Senior Sophia Diodati, a student in the Anthropology class about vulnerability, wrote in an email to The News-Letter that the event’s silence was striking.

“What I find most moving is being able to get people talking without opening your mouth — that’s power,” she wrote. “It’s taking back this idea of ‘screaming into the void’ to reclaim yourself and your experiences.”

According to Katz, it was important to make public spaces safer for survivors because so much about reporting procedures made it increasingly challenging for survivors to come forward. She explained that Kavanaugh attended an elite university, Yale, and emphasized that universities like Hopkins needed to fight against the culture that chooses not to believe survivors.

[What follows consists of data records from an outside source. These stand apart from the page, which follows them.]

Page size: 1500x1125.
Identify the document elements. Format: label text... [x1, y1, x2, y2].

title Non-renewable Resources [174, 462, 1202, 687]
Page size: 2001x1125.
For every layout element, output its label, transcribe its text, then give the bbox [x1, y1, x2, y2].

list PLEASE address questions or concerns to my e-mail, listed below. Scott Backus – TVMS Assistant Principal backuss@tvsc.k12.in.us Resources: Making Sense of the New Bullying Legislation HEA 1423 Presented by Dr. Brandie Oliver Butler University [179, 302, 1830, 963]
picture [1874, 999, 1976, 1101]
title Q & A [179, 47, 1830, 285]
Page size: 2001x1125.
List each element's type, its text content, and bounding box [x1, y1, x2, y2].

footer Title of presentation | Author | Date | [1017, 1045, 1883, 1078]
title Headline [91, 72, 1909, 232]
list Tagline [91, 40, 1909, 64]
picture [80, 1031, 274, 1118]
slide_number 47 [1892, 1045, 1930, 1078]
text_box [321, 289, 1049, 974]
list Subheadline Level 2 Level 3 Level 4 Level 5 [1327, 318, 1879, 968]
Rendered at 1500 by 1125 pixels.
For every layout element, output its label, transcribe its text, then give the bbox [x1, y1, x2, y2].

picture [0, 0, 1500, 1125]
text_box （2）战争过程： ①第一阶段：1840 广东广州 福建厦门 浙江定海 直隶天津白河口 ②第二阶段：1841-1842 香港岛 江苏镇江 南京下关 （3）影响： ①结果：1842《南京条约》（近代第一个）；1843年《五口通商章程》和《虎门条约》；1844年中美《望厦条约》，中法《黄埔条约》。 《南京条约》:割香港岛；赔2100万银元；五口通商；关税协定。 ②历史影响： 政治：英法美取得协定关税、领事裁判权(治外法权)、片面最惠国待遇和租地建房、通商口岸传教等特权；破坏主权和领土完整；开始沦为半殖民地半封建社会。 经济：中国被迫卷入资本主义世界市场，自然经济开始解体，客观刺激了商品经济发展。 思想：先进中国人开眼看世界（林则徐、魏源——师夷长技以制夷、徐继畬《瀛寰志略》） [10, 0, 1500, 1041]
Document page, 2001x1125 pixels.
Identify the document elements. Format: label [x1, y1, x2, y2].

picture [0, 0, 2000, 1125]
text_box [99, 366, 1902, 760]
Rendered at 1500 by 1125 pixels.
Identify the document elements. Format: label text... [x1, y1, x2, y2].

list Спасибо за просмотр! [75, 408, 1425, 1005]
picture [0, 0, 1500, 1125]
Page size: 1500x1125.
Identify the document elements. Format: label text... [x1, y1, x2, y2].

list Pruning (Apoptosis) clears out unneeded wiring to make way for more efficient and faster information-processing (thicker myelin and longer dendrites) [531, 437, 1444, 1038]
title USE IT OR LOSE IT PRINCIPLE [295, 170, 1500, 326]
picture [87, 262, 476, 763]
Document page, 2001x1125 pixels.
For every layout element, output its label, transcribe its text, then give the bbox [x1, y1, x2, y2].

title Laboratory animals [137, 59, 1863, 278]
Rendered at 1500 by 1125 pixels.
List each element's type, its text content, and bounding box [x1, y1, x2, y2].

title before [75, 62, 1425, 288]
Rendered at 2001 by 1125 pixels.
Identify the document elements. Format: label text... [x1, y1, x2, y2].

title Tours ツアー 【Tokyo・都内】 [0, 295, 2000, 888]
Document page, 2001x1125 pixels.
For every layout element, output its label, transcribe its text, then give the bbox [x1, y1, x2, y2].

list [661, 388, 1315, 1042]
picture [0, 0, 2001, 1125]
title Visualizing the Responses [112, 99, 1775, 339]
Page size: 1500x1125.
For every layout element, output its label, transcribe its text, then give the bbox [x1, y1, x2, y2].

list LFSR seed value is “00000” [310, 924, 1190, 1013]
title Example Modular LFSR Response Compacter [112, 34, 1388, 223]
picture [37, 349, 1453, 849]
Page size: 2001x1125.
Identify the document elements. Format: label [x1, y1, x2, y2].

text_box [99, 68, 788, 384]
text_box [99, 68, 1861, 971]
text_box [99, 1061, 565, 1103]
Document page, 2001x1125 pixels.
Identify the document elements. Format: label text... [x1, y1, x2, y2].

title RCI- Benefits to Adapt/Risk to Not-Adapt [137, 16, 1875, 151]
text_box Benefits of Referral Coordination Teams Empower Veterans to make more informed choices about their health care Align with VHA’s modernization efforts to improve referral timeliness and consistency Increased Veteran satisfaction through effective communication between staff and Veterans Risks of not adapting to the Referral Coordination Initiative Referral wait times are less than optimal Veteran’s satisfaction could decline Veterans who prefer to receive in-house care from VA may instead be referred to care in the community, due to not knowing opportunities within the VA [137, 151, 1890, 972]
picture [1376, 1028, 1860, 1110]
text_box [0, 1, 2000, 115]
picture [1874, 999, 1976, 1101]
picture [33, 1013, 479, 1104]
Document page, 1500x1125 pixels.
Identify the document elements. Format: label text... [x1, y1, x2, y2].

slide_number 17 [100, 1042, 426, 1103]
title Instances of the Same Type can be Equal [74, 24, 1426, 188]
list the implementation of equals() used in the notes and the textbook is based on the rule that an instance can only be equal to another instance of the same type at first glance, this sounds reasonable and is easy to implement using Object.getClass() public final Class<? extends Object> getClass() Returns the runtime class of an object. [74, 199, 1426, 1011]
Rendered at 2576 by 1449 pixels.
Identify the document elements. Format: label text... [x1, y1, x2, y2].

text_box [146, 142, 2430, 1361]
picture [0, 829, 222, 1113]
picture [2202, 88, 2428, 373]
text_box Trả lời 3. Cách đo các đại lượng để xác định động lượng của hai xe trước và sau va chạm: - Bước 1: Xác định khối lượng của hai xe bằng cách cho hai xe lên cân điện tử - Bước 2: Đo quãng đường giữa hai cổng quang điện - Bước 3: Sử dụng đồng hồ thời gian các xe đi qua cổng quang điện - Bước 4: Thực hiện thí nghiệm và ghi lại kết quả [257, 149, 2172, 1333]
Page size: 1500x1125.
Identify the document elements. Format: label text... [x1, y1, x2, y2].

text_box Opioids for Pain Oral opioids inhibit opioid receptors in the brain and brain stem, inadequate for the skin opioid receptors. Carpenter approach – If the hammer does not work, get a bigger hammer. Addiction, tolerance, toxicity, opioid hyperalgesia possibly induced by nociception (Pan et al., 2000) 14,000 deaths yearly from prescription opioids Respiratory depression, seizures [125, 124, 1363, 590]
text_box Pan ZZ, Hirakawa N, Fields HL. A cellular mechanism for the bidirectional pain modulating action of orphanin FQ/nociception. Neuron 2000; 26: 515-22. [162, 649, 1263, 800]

Botzum agreed, adding that the biggest threat to security at the University was sexual violence. To her, the climate surrounding sexual violence at the University made this event particularly necessary.

“The OIE [Office of Institutional Equity], as a whole, has been a really ineffective service at achieving any kind of justice or outcome for any kind of results,” she said. “I know people who are rapists who are still going to school here.”

After community members finished making remarks, some remained behind to sit in a circle outside Gilman and continue to discuss themes that had been brought up at the event, including the power of collective action and acknowledging the privilege built into the history of an institution like Hopkins.

Diodati added that for her, the decision to attend the event and support Blasey Ford was simple.

“I attended because I believe her,” she wrote. “That does not happen enough.”